Miley Cyrus is de dochter van countrysterBilly Ray Cyrus en Leticia "Tish" Cyrus. Billy Ray werd bekend met zijn grootste hit Achy Breaky Heart, die in hetzelfde jaar uitkwam als dat Miley geboren werd. Miley heeft een jongere broer Braison Chance en een jongere zus Noah Lindsey Cyrus. Zij heeft ook nog twee oudere halfbroers Trace (zelfde moeder) en Christopher Cody (zelfde vader); ook heeft ze nog een een oudere halfzus Brandi (zelfde moeder). Al tijdens haar jeugd kreeg ze het optreden met de paplepel ingegoten; zij reisde altijd met haar familie mee naar de concerten van haar vader. Miley ontsnapte vaak bij haar oppas en ging naar haar vader op het podium. Zo rende ze als 2-jarige tijdens een eerbetoon aan Elvis het podium op naar haar vader, terwijl alles live werd uitgezonden. Naast een beroemde vader heeft ze ook een beroemde peettante: Dolly Parton.

*Aangeleverd materiaal*
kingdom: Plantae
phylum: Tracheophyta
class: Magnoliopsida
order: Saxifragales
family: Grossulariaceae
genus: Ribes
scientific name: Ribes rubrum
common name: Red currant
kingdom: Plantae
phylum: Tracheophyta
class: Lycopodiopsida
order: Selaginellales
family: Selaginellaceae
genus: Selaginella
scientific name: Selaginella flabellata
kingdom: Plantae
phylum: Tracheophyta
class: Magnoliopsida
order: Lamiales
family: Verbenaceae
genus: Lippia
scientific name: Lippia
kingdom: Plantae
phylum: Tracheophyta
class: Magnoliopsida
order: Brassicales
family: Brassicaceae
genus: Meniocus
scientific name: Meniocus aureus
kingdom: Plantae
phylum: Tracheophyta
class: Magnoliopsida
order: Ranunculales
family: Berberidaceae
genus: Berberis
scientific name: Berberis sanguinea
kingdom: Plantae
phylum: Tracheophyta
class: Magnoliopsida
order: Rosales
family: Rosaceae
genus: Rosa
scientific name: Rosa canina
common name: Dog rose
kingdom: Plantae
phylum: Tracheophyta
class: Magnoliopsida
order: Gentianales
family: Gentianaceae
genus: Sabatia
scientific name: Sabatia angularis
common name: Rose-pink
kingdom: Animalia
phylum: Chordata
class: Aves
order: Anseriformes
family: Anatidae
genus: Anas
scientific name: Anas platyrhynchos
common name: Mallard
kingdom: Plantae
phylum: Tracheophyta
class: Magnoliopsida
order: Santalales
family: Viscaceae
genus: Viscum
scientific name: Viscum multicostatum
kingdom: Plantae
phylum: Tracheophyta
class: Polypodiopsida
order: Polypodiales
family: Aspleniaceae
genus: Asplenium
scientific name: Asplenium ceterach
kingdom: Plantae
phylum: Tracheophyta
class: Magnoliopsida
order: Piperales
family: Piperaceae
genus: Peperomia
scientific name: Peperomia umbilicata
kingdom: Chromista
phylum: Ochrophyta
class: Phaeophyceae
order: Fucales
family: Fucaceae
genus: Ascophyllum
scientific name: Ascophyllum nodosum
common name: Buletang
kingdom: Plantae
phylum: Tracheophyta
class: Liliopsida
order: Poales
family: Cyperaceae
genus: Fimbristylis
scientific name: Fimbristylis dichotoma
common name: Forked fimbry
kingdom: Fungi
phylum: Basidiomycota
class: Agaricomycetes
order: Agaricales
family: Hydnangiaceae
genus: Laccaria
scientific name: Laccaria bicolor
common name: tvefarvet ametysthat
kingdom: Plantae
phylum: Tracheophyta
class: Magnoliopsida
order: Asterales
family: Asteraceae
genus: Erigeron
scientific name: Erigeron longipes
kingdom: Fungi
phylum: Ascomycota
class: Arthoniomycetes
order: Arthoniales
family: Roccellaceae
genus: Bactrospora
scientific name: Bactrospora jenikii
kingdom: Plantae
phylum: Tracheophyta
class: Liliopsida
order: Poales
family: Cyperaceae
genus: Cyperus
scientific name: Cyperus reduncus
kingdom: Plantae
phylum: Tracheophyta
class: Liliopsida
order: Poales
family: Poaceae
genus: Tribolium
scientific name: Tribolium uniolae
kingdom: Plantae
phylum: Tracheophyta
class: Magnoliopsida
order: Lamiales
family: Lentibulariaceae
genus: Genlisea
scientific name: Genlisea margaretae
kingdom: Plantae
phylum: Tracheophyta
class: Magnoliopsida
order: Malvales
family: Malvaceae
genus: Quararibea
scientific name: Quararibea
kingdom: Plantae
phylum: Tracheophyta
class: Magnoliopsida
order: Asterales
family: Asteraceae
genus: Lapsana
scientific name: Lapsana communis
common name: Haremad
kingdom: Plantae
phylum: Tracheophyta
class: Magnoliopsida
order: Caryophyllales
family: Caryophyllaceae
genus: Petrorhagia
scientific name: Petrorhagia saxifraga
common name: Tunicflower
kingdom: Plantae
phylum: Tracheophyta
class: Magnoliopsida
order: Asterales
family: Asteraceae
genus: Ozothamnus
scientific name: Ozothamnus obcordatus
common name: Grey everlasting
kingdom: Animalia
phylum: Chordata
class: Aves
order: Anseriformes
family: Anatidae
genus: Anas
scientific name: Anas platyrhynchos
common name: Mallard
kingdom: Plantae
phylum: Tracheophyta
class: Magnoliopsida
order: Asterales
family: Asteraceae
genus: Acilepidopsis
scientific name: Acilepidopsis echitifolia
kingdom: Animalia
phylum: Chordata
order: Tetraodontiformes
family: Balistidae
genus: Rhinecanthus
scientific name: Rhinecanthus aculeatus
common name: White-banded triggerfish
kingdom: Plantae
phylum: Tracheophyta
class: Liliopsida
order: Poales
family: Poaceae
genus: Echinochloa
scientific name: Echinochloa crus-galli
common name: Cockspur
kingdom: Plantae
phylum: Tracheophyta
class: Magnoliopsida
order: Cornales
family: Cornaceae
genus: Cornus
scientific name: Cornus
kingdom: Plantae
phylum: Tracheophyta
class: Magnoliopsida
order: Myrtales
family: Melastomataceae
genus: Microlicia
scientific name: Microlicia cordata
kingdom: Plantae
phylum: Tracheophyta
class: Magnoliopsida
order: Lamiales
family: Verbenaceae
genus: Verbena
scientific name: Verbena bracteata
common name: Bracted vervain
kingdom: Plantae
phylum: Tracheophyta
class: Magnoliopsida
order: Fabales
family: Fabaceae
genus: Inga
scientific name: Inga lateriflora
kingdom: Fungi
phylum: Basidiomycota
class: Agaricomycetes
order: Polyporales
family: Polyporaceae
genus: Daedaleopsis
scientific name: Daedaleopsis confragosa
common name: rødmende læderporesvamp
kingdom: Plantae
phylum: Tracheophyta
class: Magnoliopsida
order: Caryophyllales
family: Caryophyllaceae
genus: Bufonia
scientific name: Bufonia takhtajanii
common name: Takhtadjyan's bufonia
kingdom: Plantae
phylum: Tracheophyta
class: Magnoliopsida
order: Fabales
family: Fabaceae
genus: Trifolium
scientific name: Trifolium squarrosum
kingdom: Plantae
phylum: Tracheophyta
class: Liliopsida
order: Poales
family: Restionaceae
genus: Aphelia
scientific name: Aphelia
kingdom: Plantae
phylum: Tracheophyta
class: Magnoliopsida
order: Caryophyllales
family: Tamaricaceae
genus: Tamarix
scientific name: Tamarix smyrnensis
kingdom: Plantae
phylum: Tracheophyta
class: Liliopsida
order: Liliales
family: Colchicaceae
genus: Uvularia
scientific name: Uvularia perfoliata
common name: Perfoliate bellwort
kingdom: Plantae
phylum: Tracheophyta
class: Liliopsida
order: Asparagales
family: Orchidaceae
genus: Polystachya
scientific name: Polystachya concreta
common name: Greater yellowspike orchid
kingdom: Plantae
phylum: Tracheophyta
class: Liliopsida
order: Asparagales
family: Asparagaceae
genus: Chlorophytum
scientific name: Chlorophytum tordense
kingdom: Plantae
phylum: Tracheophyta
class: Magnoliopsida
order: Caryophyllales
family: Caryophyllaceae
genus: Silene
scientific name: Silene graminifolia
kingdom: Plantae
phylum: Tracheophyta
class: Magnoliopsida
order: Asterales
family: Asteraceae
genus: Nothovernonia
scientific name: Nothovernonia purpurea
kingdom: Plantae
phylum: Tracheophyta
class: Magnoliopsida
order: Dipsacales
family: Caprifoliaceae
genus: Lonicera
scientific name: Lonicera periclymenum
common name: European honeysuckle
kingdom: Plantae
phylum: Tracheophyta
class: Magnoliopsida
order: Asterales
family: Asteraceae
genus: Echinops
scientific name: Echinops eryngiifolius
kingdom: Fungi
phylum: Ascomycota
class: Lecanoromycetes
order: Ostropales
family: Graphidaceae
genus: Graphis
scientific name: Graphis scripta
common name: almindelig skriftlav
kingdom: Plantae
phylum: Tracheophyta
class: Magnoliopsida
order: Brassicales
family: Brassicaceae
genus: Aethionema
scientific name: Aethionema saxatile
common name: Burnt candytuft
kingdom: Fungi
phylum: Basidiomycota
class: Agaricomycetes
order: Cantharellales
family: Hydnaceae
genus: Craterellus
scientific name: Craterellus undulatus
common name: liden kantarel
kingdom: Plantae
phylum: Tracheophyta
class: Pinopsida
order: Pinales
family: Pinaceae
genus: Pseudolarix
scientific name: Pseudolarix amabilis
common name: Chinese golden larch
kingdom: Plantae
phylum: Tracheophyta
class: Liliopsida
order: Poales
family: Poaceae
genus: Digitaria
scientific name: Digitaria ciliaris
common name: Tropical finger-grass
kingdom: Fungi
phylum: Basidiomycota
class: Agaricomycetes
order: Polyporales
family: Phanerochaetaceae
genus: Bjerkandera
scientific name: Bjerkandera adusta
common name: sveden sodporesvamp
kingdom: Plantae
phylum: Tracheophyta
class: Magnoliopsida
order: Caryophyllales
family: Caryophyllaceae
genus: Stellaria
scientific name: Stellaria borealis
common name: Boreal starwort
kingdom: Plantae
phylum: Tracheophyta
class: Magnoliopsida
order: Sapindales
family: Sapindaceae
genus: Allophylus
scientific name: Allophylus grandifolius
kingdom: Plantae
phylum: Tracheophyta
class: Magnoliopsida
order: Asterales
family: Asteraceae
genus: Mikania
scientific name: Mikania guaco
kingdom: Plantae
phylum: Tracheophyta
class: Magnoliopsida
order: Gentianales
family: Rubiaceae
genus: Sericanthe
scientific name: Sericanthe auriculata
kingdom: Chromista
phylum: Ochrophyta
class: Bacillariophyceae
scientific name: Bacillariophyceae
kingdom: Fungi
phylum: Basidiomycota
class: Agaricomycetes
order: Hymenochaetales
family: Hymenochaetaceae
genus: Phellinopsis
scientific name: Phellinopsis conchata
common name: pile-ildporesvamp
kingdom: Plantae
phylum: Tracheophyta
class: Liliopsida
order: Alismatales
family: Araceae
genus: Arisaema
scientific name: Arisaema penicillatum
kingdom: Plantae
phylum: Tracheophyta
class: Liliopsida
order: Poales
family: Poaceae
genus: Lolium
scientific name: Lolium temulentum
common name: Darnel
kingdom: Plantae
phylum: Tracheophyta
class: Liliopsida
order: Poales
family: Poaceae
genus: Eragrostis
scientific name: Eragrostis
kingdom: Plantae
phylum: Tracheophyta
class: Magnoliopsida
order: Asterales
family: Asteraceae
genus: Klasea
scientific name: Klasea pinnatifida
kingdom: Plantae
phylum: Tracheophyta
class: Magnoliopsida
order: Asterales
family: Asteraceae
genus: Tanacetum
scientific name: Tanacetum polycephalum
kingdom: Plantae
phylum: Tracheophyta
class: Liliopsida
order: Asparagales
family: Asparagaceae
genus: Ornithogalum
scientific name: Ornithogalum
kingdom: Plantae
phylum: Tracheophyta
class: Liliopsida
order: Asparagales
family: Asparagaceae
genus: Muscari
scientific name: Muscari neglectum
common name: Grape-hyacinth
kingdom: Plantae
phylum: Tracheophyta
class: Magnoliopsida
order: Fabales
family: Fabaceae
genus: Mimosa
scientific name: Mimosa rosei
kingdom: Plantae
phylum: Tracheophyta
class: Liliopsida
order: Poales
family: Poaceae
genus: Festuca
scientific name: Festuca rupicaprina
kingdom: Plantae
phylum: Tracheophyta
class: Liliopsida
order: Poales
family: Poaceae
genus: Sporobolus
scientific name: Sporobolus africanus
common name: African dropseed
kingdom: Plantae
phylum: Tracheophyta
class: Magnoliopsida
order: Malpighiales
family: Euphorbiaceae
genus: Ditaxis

*Wat wordt gevraagd*
Schrijf de tekst over Miley Cyrus en haar familie verder, te beginnen na de laatste zin. De items spelen hierbij geen enkele rol.

*Resultaat*
Naam
Miley was eigenlijk een bijnaam; haar officiële naam bij haar geboorte was Destiny Hope Cyrus. Haar bijnaam is ontstaan doordat zij als baby altijd een glimlach op haar gezicht had. Haar vader noemde haar altijd 'smiley', maar dit werd al snel afgekort tot Miley. Toen zij ouder werd beviel haar dit een stuk beter dan haar echte naam Destiny Hope en besloot zij Miley als haar naam te gebruiken. In 2008 heeft zij haar naam officieel veranderd in Miley Ray Cyrus, de naam Miley omdat ze altijd al zo genoemd werd en Ray ter ere van haar grootvader Ronald Ray Cyrus en haar vader Billy Ray Cyrus.
Persoonlijk
Cyrus heeft een relatie gehad met Nick Jonas welke eindigde in 2007. Cyrus heeft nu verkering met de Australische acteur Liam Hemsworth, haar tegenspeler in de film 'The Last Song'. Miley heeft voor Liam ook nog een relatie gehad met model Justin Gaston.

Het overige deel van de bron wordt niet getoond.